Stored items
────────────────────

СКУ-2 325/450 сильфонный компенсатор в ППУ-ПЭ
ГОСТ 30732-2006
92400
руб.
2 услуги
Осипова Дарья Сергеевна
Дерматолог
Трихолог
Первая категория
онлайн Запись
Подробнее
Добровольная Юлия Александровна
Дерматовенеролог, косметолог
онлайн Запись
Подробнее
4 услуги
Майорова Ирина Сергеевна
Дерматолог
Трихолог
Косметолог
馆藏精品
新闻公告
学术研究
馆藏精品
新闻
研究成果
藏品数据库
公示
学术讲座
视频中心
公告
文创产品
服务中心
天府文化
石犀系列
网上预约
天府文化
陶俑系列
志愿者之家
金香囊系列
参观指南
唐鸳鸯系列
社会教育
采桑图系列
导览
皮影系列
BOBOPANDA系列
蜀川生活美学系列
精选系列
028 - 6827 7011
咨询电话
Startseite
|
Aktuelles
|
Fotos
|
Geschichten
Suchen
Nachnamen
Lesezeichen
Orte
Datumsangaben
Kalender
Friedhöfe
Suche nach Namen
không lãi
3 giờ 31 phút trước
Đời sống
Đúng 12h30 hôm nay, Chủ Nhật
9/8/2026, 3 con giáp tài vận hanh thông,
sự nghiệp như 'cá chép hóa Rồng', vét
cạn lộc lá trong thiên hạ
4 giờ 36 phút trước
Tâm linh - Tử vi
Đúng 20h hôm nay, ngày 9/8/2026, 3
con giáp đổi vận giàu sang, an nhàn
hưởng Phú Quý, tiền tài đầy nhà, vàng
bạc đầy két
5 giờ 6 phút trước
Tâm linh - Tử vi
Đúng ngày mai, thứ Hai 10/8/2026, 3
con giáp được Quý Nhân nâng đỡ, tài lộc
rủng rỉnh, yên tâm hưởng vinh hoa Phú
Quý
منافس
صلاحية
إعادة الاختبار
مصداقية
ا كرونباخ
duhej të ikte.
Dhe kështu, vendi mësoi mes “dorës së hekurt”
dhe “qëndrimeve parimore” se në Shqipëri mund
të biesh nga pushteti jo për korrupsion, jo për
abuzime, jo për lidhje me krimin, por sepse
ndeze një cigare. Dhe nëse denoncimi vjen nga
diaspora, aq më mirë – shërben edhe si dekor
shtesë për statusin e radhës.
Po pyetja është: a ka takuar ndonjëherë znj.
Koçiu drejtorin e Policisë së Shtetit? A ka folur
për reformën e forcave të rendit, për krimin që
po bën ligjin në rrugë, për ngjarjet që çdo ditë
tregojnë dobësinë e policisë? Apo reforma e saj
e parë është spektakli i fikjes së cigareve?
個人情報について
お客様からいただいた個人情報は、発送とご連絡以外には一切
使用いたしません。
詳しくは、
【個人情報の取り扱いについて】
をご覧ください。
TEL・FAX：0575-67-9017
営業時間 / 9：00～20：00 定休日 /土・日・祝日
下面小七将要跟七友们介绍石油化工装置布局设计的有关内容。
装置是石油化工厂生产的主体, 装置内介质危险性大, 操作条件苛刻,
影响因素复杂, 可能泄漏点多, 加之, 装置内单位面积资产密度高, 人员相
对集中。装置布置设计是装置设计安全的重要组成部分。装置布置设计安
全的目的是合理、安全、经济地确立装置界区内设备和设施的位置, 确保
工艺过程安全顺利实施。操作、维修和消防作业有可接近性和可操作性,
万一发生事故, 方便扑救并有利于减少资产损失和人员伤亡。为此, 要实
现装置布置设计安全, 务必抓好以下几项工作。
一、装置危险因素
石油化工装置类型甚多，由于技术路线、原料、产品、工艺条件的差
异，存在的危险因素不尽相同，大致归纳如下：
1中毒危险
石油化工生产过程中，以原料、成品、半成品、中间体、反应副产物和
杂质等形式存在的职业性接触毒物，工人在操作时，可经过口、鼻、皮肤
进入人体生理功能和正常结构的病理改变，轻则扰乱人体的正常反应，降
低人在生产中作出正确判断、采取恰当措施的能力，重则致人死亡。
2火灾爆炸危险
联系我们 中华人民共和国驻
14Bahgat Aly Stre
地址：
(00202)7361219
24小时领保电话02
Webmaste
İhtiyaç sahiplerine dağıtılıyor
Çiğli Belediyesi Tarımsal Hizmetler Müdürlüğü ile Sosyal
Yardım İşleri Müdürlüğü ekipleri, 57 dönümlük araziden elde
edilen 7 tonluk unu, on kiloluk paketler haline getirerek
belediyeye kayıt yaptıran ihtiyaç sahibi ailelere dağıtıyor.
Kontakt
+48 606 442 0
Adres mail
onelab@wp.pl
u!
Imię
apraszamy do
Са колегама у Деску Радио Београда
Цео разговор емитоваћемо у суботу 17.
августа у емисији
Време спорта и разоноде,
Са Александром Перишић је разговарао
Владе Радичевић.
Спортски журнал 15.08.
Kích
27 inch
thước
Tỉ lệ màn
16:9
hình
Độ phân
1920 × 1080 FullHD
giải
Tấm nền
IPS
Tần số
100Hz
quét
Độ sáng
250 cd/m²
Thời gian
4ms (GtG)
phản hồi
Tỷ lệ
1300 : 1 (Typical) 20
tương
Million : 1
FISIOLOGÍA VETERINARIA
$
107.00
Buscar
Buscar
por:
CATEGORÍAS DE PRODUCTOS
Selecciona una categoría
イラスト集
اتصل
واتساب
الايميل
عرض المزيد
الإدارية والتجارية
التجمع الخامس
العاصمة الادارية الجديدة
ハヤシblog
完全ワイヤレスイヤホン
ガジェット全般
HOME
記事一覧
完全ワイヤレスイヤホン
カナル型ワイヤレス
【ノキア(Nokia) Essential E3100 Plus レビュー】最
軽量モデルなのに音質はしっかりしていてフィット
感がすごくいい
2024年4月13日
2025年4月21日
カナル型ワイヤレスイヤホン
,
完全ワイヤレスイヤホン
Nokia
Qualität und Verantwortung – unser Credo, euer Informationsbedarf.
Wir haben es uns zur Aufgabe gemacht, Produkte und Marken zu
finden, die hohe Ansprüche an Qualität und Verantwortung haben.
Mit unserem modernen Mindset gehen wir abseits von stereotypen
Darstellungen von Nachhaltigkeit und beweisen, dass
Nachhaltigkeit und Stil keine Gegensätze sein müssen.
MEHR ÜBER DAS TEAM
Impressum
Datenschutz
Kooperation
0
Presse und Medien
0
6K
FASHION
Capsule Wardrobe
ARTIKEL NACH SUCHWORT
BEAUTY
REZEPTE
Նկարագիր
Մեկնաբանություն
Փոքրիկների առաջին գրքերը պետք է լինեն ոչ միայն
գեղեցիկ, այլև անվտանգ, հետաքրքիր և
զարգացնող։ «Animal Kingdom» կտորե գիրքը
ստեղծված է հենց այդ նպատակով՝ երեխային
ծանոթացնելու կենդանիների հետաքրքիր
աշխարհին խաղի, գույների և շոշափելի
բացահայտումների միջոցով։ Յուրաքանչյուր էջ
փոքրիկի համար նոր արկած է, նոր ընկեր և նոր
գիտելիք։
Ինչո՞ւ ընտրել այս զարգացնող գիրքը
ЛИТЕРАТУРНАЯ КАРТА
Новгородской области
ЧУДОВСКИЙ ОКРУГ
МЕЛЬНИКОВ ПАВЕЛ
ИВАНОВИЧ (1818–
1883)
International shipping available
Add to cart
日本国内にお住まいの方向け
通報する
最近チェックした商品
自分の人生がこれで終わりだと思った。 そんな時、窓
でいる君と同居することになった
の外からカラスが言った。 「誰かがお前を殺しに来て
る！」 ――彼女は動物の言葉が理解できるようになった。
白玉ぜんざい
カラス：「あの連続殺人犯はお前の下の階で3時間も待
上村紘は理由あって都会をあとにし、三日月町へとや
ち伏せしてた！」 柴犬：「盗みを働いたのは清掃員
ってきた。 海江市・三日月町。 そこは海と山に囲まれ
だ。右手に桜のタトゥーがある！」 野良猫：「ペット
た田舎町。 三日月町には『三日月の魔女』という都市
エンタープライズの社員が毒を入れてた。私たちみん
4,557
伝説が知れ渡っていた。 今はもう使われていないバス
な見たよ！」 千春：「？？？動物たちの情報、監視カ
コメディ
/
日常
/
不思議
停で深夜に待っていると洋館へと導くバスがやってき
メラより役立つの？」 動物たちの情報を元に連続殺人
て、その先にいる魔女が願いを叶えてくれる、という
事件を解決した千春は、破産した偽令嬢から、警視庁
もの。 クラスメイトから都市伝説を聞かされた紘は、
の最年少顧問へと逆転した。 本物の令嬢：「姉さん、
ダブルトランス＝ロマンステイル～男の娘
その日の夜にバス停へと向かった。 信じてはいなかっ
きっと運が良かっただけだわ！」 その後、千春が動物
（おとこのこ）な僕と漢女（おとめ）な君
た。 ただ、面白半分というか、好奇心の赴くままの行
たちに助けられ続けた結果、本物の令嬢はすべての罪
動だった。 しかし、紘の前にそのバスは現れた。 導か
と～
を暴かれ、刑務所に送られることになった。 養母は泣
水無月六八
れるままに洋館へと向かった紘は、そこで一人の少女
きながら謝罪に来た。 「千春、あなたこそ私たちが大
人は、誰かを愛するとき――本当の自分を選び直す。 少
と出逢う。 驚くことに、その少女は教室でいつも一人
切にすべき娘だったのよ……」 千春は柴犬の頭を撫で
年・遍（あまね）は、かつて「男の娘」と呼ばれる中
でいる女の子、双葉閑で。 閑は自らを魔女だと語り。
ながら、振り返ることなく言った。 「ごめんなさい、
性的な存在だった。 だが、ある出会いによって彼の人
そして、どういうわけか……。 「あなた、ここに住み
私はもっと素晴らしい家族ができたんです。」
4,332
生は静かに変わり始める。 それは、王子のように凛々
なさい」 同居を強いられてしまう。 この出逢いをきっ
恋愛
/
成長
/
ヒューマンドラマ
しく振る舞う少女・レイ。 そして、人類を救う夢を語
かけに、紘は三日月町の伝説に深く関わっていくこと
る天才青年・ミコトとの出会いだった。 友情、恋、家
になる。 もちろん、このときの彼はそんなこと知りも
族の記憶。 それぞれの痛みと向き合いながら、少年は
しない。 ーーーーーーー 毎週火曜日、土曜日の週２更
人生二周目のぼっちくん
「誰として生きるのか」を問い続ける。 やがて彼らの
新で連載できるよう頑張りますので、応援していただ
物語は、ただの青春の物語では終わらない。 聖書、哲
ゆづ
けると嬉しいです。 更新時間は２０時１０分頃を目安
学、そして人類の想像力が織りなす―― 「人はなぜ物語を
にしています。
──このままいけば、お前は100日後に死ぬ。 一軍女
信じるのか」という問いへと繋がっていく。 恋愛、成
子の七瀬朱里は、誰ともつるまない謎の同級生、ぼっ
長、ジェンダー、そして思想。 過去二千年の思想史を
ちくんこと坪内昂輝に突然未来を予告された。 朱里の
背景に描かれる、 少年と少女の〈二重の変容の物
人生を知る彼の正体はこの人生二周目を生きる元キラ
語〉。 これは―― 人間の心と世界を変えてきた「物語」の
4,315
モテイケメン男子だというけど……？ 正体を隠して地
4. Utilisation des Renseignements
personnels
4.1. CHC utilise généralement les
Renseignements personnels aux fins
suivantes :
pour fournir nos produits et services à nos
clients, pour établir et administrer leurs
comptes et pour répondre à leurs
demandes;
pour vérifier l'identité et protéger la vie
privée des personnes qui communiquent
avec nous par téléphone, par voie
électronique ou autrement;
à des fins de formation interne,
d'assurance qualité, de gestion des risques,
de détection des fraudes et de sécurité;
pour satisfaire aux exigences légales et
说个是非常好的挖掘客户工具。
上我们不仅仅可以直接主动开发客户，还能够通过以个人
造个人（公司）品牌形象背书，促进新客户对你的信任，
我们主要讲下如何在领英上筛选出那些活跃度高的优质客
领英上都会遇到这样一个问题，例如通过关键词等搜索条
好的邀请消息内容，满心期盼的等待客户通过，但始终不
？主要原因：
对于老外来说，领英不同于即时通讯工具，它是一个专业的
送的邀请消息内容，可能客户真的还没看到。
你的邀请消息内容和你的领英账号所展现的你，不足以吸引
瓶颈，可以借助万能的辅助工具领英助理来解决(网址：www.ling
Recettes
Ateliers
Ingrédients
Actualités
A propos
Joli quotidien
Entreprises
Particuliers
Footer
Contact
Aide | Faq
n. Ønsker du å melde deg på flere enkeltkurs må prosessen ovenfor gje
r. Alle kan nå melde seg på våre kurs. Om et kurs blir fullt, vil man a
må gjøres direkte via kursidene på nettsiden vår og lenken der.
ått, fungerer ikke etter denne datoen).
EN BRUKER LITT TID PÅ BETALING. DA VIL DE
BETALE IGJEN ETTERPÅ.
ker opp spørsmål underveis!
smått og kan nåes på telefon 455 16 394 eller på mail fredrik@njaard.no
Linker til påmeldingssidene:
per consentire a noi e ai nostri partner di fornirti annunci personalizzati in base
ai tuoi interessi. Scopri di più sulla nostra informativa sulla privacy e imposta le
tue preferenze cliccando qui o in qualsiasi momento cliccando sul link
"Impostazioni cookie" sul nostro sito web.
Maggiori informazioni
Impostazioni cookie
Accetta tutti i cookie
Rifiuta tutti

────────────────────

● **EXERCISE**
Lines above with the word "melde" should be counted, and the reply is that count alone.

● **PROBLEM SOLUTION**
2